▸ DOCUMENTO DE ORIGEM:
O Brasil é um dos países que mais se discute Educação, paradoxo ? Não. Quando um problema é tão complexo que requer tantas discussões e pesquisas a ponto de nunca encontrarem a solução nas ações de forma efetiva, é porque ele não existe de fato, ele foi criado propositalmente e alimentado através de ações e não omissões por parte das autoridades politicas.
Onde está a solução da problemática ? Nas mãos de quem a criou, ou seja, nas origens.
Não culpo quem está na caverna por não romperem suas correntes, me indigno muito mais com aqueles que romperam as suas mas que preferem viver de sombras, onde o culpado sempre é o "outro", esquecendo-se que todos nós fazemos parte do "todo", ao menos esse professor ensinou vocês com cuspi e giz, exite outros que, com toda a tecnologia à sua disposição, preferem cruzar os braço e se absterem de suas "responsabilidades" enquanto profissionais da Educação.
O professor hoje está desmerecido sim perante a sociedade e desvalorizado perante as autoridades politicas, porém, ele enquanto ser ativo, permitiu isso, eu verdadeiramente acredito que colhemos o que plantamos ou o que foi plantado por outros porém regado e permitido por nós.

▸ INFORMAÇÕES FORNECIDAS:
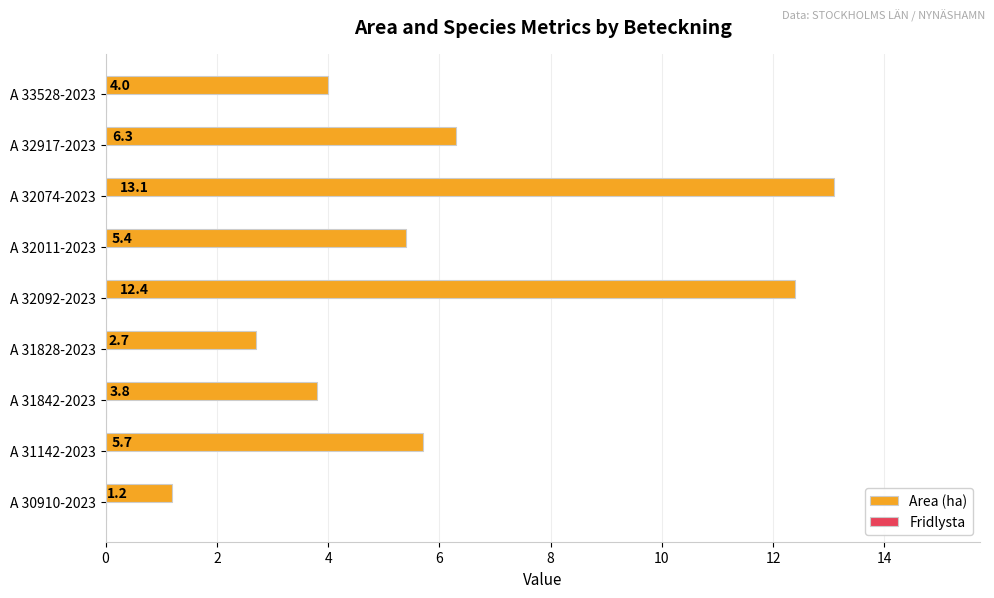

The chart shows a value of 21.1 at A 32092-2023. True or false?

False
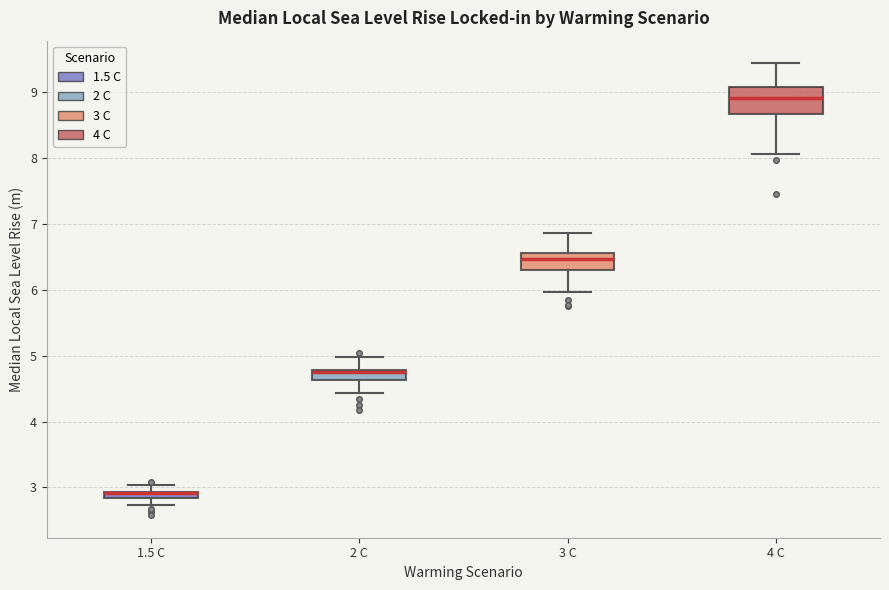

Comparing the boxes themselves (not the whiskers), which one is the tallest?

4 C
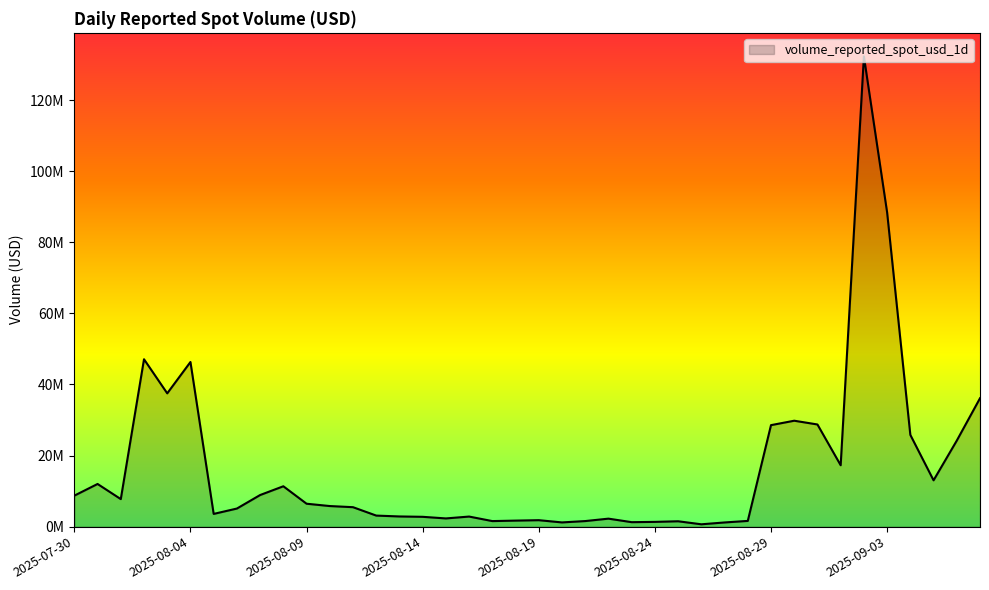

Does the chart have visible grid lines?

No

▸ QUESTÕES PROPOSTAS:
1. Extraia do texto sobre educação o trecho que se inicia nas palavras "O Brasil é um" e se encerra após "das autoridades politicas.", sem nenhuma alteração.
2. Indique todas as palavras que aparecem entre aspas no texto sobre educação.
3. Reescreva de forma mais concisa o parágrafo do texto sobre educação iniciado por "O professor hoje está desmerecido", preservando suas ideias principais.
As entradas não guardam relação com o texto sobre educação.

▸ RESPOSTAS REDIGIDAS:
1.
O Brasil é um dos países que mais se discute Educação, paradoxo ? Não. Quando um problema é tão complexo que requer tantas discussões e pesquisas a ponto de nunca encontrarem a solução nas ações de forma efetiva, é porque ele não existe de fato, ele foi criado propositalmente e alimentado através de ações e não omissões por parte das autoridades politicas.

2. outro, todo, responsabilidades

3. O professor está hoje desmerecido pela sociedade e desvalorizado pelas autoridades políticas, mas, como ser ativo, permitiu essa situação. Colhe-se o que se plantou, ou o que outros plantaram e nós regamos e permitimos.